Please pull the text out of each of the rows below, line by line, keeping every line unchanged.
________________________
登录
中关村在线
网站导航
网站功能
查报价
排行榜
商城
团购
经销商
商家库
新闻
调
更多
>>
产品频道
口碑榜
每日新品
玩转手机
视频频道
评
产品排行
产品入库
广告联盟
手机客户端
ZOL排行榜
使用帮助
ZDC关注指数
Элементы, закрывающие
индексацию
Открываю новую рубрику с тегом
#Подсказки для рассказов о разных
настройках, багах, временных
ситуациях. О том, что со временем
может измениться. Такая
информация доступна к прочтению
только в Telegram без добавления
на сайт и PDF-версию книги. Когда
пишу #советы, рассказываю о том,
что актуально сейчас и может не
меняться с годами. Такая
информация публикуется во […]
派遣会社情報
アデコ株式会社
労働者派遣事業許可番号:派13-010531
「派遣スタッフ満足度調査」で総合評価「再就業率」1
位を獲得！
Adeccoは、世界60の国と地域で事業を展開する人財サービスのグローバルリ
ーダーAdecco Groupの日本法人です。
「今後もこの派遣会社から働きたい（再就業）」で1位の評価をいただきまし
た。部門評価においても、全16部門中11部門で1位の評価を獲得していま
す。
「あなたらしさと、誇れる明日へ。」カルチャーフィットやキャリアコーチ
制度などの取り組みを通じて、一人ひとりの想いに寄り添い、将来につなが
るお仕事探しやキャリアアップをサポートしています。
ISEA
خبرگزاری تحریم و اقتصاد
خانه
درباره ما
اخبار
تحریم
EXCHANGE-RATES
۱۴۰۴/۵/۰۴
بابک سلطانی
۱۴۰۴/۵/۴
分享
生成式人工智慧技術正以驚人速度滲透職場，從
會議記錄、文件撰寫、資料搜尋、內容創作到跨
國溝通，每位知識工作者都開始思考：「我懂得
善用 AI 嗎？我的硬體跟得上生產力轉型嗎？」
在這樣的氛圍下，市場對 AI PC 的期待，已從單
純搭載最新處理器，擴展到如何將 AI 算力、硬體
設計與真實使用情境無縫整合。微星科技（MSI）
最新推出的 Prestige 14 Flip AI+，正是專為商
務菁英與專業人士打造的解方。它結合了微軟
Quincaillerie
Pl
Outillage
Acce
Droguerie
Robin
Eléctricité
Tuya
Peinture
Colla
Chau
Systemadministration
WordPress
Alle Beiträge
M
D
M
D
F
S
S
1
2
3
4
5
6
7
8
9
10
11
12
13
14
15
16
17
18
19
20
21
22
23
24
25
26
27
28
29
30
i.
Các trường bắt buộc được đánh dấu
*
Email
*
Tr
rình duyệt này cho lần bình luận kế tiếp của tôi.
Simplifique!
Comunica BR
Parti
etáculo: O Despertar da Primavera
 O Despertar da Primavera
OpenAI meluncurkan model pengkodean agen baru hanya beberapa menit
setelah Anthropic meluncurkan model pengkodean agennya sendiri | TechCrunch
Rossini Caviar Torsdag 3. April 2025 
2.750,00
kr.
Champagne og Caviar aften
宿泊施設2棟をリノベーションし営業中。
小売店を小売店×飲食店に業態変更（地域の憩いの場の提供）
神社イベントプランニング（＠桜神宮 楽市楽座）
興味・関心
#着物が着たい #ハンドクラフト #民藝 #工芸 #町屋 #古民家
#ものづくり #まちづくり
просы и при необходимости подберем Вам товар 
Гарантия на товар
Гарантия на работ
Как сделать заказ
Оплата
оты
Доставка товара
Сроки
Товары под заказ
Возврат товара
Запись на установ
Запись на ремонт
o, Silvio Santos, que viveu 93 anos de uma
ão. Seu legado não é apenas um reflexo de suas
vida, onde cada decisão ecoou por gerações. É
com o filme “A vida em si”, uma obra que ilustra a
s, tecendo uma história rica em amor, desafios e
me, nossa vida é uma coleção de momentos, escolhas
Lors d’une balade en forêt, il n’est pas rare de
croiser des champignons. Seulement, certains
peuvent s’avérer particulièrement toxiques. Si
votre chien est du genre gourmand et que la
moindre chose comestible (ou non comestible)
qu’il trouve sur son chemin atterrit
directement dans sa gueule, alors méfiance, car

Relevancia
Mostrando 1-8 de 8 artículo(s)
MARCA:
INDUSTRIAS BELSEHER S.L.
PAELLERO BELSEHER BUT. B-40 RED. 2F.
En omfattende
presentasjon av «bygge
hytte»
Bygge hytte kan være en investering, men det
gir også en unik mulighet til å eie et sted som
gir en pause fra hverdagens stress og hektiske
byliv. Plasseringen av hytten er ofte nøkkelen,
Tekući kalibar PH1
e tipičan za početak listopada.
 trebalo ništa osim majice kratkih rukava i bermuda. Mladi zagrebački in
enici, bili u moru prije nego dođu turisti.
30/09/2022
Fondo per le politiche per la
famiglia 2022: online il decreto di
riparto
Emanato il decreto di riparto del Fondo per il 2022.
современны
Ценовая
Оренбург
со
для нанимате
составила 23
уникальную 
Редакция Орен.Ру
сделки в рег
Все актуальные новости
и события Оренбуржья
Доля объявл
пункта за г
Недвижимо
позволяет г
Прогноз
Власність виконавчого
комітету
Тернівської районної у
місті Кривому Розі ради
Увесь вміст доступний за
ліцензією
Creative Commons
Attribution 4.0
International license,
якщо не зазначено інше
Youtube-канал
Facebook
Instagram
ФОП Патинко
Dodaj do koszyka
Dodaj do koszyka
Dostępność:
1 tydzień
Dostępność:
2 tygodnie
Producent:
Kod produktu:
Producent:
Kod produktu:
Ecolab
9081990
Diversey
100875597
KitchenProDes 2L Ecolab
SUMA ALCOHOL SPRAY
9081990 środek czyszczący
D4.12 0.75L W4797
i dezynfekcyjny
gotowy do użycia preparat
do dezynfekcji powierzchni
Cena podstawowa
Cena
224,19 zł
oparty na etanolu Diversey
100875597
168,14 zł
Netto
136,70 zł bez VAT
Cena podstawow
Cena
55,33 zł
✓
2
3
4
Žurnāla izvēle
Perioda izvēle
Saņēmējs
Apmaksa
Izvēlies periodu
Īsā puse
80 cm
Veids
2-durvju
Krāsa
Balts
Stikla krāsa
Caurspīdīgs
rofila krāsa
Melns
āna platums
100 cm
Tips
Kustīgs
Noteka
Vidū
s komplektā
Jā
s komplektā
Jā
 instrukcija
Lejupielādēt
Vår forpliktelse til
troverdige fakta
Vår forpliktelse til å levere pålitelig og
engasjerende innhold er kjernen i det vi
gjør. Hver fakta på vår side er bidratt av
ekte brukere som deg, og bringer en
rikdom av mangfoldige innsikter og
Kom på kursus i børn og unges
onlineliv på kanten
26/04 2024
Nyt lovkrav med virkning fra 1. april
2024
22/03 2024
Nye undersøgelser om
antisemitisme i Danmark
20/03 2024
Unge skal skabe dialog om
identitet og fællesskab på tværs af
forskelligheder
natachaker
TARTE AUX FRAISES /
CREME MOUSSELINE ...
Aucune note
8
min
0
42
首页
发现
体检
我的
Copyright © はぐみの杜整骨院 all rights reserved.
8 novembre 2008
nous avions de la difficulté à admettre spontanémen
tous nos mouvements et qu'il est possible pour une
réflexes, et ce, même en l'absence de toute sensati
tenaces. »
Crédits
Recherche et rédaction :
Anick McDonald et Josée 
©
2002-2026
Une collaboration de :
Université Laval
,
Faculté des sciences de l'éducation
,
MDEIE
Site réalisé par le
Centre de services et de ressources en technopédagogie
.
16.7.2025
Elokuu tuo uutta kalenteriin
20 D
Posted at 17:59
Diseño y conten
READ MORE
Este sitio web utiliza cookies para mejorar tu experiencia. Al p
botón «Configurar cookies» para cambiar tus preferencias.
________________________
## RESPONSE TO THIS EXERCISE
登录
中关村在线
网站导航
网站功能
查报价
排行榜
商城
团购
经销商
商家库
新闻
调
更多
>>
产品频道
口碑榜
每日新品
玩转手机
视频频道
评
产品排行
产品入库
广告联盟
手机客户端
ZOL排行榜
使用帮助
ZDC关注指数
Элементы, закрывающие
индексацию
Открываю новую рубрику с тегом
#Подсказки для рассказов о разных
настройках, багах, временных
ситуациях. О том, что со временем
может измениться. Такая
информация доступна к прочтению
только в Telegram без добавления
на сайт и PDF-версию книги. Когда
пишу #советы, рассказываю о том,
что актуально сейчас и может не
меняться с годами. Такая
информация публикуется во […]
派遣会社情報
アデコ株式会社
労働者派遣事業許可番号:派13-010531
「派遣スタッフ満足度調査」で総合評価「再就業率」1
位を獲得！
Adeccoは、世界60の国と地域で事業を展開する人財サービスのグローバルリ
ーダーAdecco Groupの日本法人です。
「今後もこの派遣会社から働きたい（再就業）」で1位の評価をいただきまし
た。部門評価においても、全16部門中11部門で1位の評価を獲得していま
す。
「あなたらしさと、誇れる明日へ。」カルチャーフィットやキャリアコーチ
制度などの取り組みを通じて、一人ひとりの想いに寄り添い、将来につなが
るお仕事探しやキャリアアップをサポートしています。
ISEA
خبرگزاری تحریم و اقتصاد
خانه
درباره ما
اخبار
تحریم
EXCHANGE-RATES
۱۴۰۴/۵/۰۴
بابک سلطانی
۱۴۰۴/۵/۴
分享
生成式人工智慧技術正以驚人速度滲透職場，從
會議記錄、文件撰寫、資料搜尋、內容創作到跨
國溝通，每位知識工作者都開始思考：「我懂得
善用 AI 嗎？我的硬體跟得上生產力轉型嗎？」
在這樣的氛圍下，市場對 AI PC 的期待，已從單
純搭載最新處理器，擴展到如何將 AI 算力、硬體
設計與真實使用情境無縫整合。微星科技（MSI）
最新推出的 Prestige 14 Flip AI+，正是專為商
務菁英與專業人士打造的解方。它結合了微軟
Quincaillerie
Pl
Outillage
Acce
Droguerie
Robin
Eléctricité
Tuya
Peinture
Colla
Chau
Systemadministration
WordPress
Alle Beiträge
M
D
M
D
F
S
S
1
2
3
4
5
6
7
8
9
10
11
12
13
14
15
16
17
18
19
20
21
22
23
24
25
26
27
28
29
30
i.
Các trường bắt buộc được đánh dấu
*
Email
*
Tr
rình duyệt này cho lần bình luận kế tiếp của tôi.
Simplifique!
Comunica BR
Parti
etáculo: O Despertar da Primavera
 O Despertar da Primavera
OpenAI meluncurkan model pengkodean agen baru hanya beberapa menit
setelah Anthropic meluncurkan model pengkodean agennya sendiri | TechCrunch
Rossini Caviar Torsdag 3. April 2025 
2.750,00
kr.
Champagne og Caviar aften
宿泊施設2棟をリノベーションし営業中。
小売店を小売店×飲食店に業態変更（地域の憩いの場の提供）
神社イベントプランニング（＠桜神宮 楽市楽座）
興味・関心
#着物が着たい #ハンドクラフト #民藝 #工芸 #町屋 #古民家
#ものづくり #まちづくり
просы и при необходимости подберем Вам товар 
Гарантия на товар
Гарантия на работ
Как сделать заказ
Оплата
оты
Доставка товара
Сроки
Товары под заказ
Возврат товара
Запись на установ
Запись на ремонт
o, Silvio Santos, que viveu 93 anos de uma
ão. Seu legado não é apenas um reflexo de suas
vida, onde cada decisão ecoou por gerações. É
com o filme “A vida em si”, uma obra que ilustra a
s, tecendo uma história rica em amor, desafios e
me, nossa vida é uma coleção de momentos, escolhas
Lors d’une balade en forêt, il n’est pas rare de
croiser des champignons. Seulement, certains
peuvent s’avérer particulièrement toxiques. Si
votre chien est du genre gourmand et que la
moindre chose comestible (ou non comestible)
qu’il trouve sur son chemin atterrit
directement dans sa gueule, alors méfiance, car

Relevancia
Mostrando 1-8 de 8 artículo(s)
MARCA:
INDUSTRIAS BELSEHER S.L.
PAELLERO BELSEHER BUT. B-40 RED. 2F.
En omfattende
presentasjon av «bygge
hytte»
Bygge hytte kan være en investering, men det
gir også en unik mulighet til å eie et sted som
gir en pause fra hverdagens stress og hektiske
byliv. Plasseringen av hytten er ofte nøkkelen,
Tekući kalibar PH1
e tipičan za početak listopada.
 trebalo ništa osim majice kratkih rukava i bermuda. Mladi zagrebački in
enici, bili u moru prije nego dođu turisti.
30/09/2022
Fondo per le politiche per la
famiglia 2022: online il decreto di
riparto
Emanato il decreto di riparto del Fondo per il 2022.
современны
Ценовая
Оренбург
со
для нанимате
составила 23
уникальную 
Редакция Орен.Ру
сделки в рег
Все актуальные новости
и события Оренбуржья
Доля объявл
пункта за г
Недвижимо
позволяет г
Прогноз
Власність виконавчого
комітету
Тернівської районної у
місті Кривому Розі ради
Увесь вміст доступний за
ліцензією
Creative Commons
Attribution 4.0
International license,
якщо не зазначено інше
Youtube-канал
Facebook
Instagram
ФОП Патинко
Dodaj do koszyka
Dodaj do koszyka
Dostępność:
1 tydzień
Dostępność:
2 tygodnie
Producent:
Kod produktu:
Producent:
Kod produktu:
Ecolab
9081990
Diversey
100875597
KitchenProDes 2L Ecolab
SUMA ALCOHOL SPRAY
9081990 środek czyszczący
D4.12 0.75L W4797
i dezynfekcyjny
gotowy do użycia preparat
do dezynfekcji powierzchni
Cena podstawowa
Cena
224,19 zł
oparty na etanolu Diversey
100875597
168,14 zł
Netto
136,70 zł bez VAT
Cena podstawow
Cena
55,33 zł
✓
2
3
4
Žurnāla izvēle
Perioda izvēle
Saņēmējs
Apmaksa
Izvēlies periodu
Īsā puse
80 cm
Veids
2-durvju
Krāsa
Balts
Stikla krāsa
Caurspīdīgs
rofila krāsa
Melns
āna platums
100 cm
Tips
Kustīgs
Noteka
Vidū
s komplektā
Jā
s komplektā
Jā
 instrukcija
Lejupielādēt
Vår forpliktelse til
troverdige fakta
Vår forpliktelse til å levere pålitelig og
engasjerende innhold er kjernen i det vi
gjør. Hver fakta på vår side er bidratt av
ekte brukere som deg, og bringer en
rikdom av mangfoldige innsikter og
Kom på kursus i børn og unges
onlineliv på kanten
26/04 2024
Nyt lovkrav med virkning fra 1. april
2024
22/03 2024
Nye undersøgelser om
antisemitisme i Danmark
20/03 2024
Unge skal skabe dialog om
identitet og fællesskab på tværs af
forskelligheder
natachaker
TARTE AUX FRAISES /
CREME MOUSSELINE ...
Aucune note
8
min
0
42
首页
发现
体检
我的
Copyright © はぐみの杜整骨院 all rights reserved.
8 novembre 2008
nous avions de la difficulté à admettre spontanémen
tous nos mouvements et qu'il est possible pour une
réflexes, et ce, même en l'absence de toute sensati
tenaces. »
Crédits
Recherche et rédaction :
Anick McDonald et Josée 
©
2002-2026
Une collaboration de :
Université Laval
,
Faculté des sciences de l'éducation
,
MDEIE
Site réalisé par le
Centre de services et de ressources en technopédagogie
.
16.7.2025
Elokuu tuo uutta kalenteriin
20 D
Posted at 17:59
Diseño y conten
READ MORE
Este sitio web utiliza cookies para mejorar tu experiencia. Al p
botón «Configurar cookies» para cambiar tus preferencias.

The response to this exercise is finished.